OpenAI’s initial promise is to preserve the user experience. According to the company, ads will appear at the bottom of chatbot responses and will not influence the generated content, which will remain focused on what is most useful to the user. Valued at around $500 billion, the startup said ads will be shown on the free version of ChatGPT and on the Go plan, which costs $8 per month. With more than 800 million weekly active users worldwide, ChatGPT has Brazil as its third-largest market, behind only the U.S. and India.

It is precisely this combination of massive reach and a conversational environment that redefines the challenge for brands and agencies. Ricardo John, partner and CEO of agency Isla in Brazil, believes advertising is entering unprecedented creative territory. “For the first time in many years, since the consolidation of social media feeds, we are facing a new creative space. The era of interruption gives way to contextual recommendation,” he says. “How do you preserve trust when the user knows there is a commercial incentive embedded in the interface?”

This concern connects with what Domenico Massareto, founder of AI creative consultancy Rain, calls the “mirror effect.” “ChatGPT is an on-demand content generator guided by the user, who leads the conversation. There is no dialogue with AI that does not originate in the user’s questions, paths and choices,” he says. This fragility is heightened because the chat is an intimate space of consultation, where recommendations tend to be accepted with less skepticism.

For Enricco Benetti, co-CEO of BFerraz, the new logic of the so-called recommendation era will challenge creatives to convince algorithms of their products’ quality and will require brands to present clear arguments consistent with context. “Advertising on ChatGPT will demand new attributes beyond the click, moving away from the attention auction logic of Google Ads toward a more contextual and personal recommendation.”

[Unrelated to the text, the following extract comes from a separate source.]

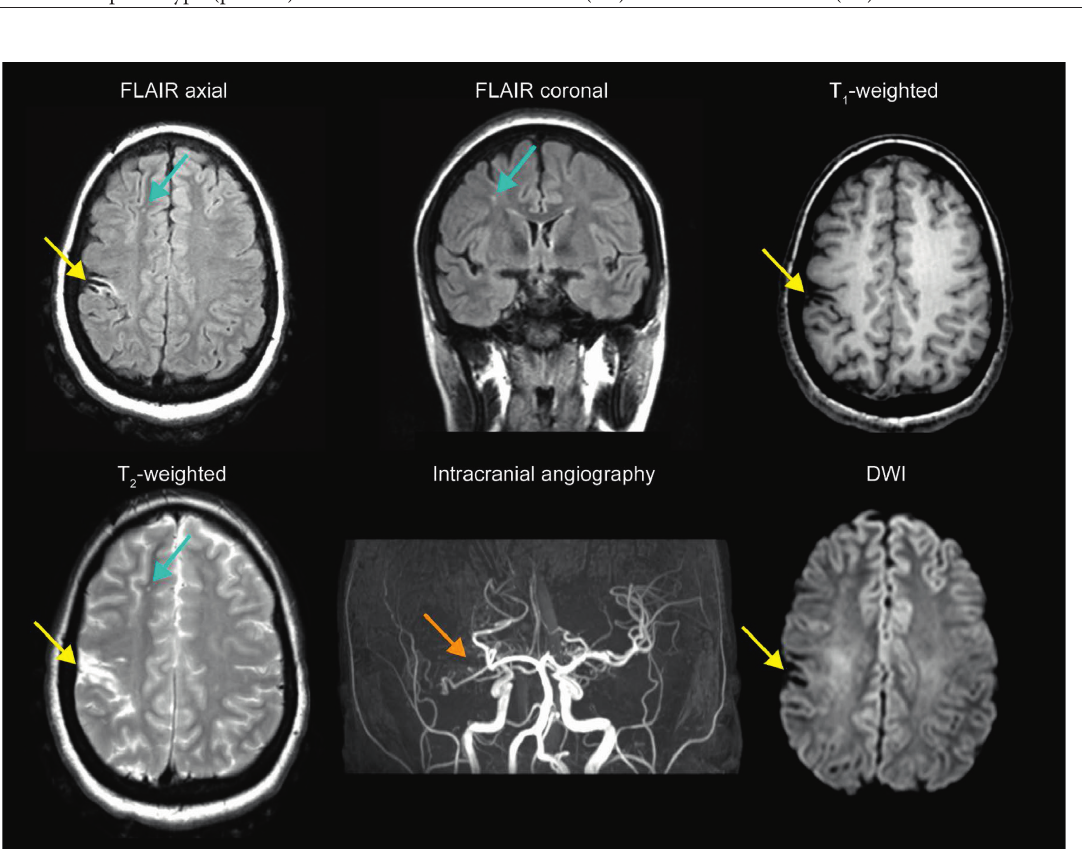
Figure 1: Representative scans from the multimodal magnetic resonance imaging protocol from a Black 9-year-old female with hemoglobin SS phenotype. Chronic stroke is apparent (yellow arrows), with additional right parietal and frontal lobe chronic silent cerebral infarcts (blue arrows), which largely colocalize with patchy T 2 -hyperintense foci. On intracranial angiography, there is near-complete occlusion of the terminus of the right internal carotid artery with a very short proximal portion of the right M1 segment visible (orange arrow). Extensive collateral vessels are identified extending into the basal ganglia region on the right side. No evidence of acute infarct is visible on diffusion- weighted imaging (DWI).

For Gabriel Borges, co-founder of Ampfy, it is naive to imagine a sustainable platform model without advertising. “Netflix said it would never have ads, but everyone ends up needing them — not only to make the business viable, but also to expand the user base. Advertising is also a growth strategy,” he says. “Google always had our history, but the relationship was superficial. Until now, it was an elevator conversation. With AI, it becomes a barroom conversation—longer and deeper.”